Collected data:
- - - - - - -

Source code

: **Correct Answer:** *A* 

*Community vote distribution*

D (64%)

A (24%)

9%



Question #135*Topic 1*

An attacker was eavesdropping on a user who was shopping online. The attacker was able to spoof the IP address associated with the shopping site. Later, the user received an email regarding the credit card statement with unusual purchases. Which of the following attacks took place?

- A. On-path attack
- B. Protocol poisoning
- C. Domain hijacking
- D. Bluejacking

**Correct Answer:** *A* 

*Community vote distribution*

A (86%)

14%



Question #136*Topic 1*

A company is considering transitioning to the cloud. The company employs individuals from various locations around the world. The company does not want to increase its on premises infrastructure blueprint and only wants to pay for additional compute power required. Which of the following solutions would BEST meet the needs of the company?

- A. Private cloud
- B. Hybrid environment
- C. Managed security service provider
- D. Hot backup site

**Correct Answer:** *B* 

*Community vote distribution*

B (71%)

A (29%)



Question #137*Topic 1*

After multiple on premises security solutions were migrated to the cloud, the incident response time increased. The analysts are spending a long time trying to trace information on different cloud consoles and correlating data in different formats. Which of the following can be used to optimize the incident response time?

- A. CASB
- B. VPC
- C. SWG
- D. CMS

- - - - - - -

**Required action**
Please rewrite everything from the line containing "After multiple on" down to the end of the entries, swapping "incident response time" for "mean time to respond" and leaving the rest untouched.

**The completed task**
After multiple on premises security solutions were migrated to the cloud, the mean time to respond increased. The analysts are spending a long time trying to trace information on different cloud consoles and correlating data in different formats. Which of the following can be used to optimize the mean time to respond?

- A. CASB
- B. VPC
- C. SWG
- D. CMS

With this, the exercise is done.